◆ WORK INSTRUCTIONS
Each entry is to be retyped without alteration, and no picture is to be included.

(Indoor object tracking data)
__________

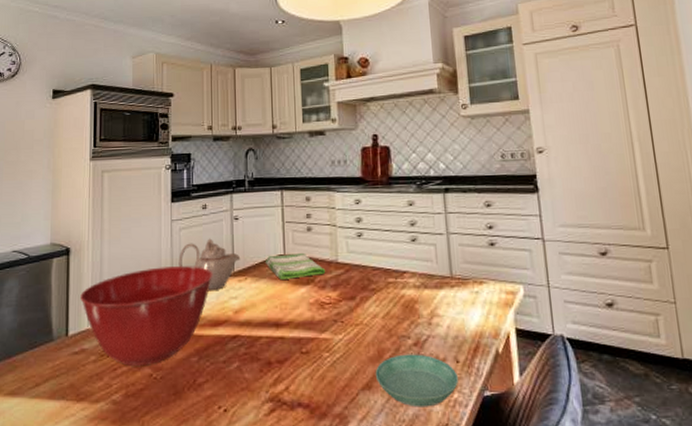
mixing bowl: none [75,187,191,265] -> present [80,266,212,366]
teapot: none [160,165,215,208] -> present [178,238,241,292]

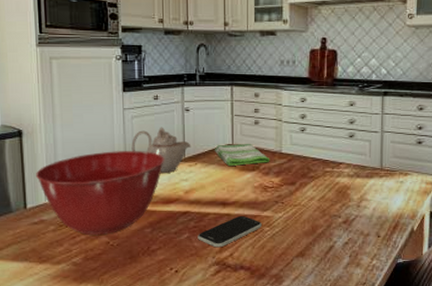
smartphone: none [249,338,320,380] -> present [197,215,262,248]
saucer: present [375,354,458,408] -> none [308,230,378,271]

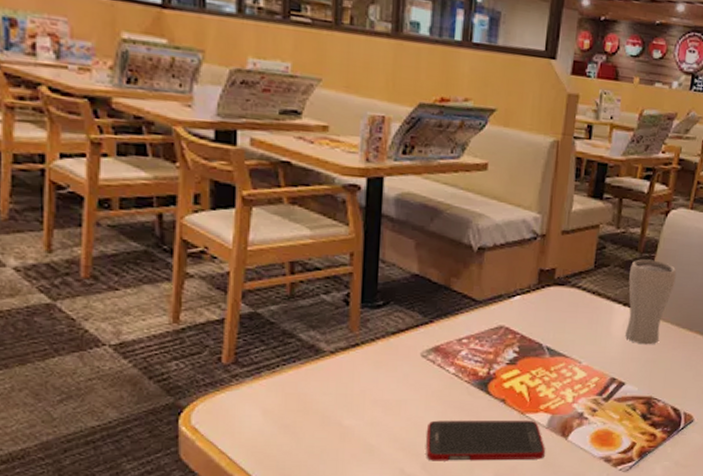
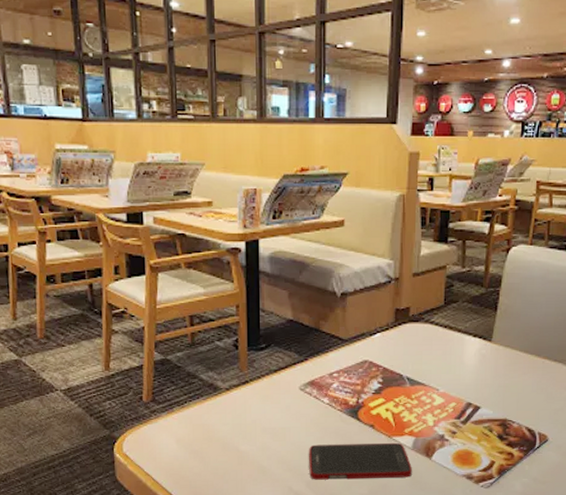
drinking glass: present [624,259,676,345] -> none [477,294,521,372]

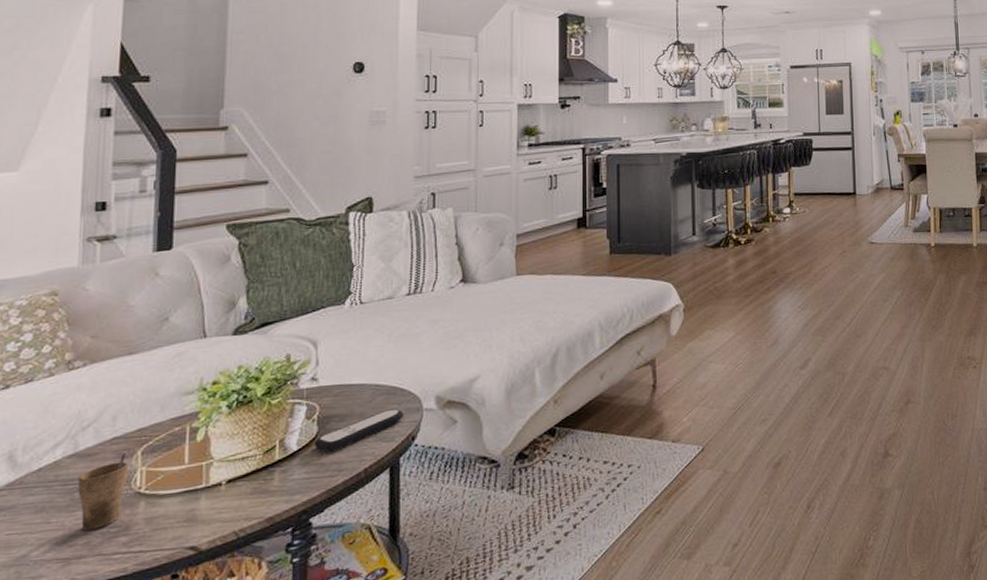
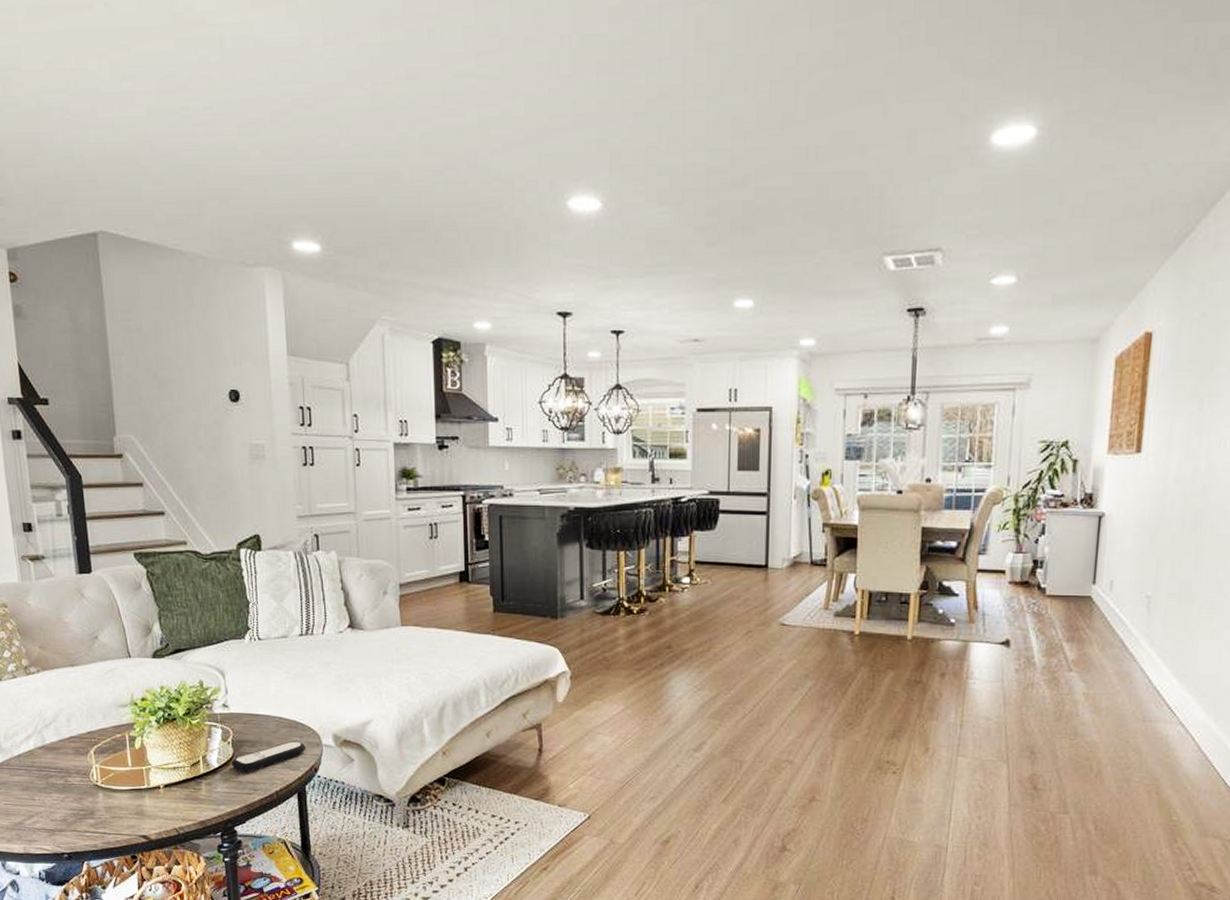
cup: present [78,453,129,531] -> none [49,751,87,810]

__________

◆ SOLUTION BELOW
mixing bowl: none [75,187,191,265] -> present [80,266,212,366]
teapot: none [160,165,215,208] -> present [178,238,241,292]

smartphone: none [249,338,320,380] -> present [197,215,262,248]
saucer: present [375,354,458,408] -> none [308,230,378,271]

drinking glass: present [624,259,676,345] -> none [477,294,521,372]

cup: present [78,453,129,531] -> none [49,751,87,810]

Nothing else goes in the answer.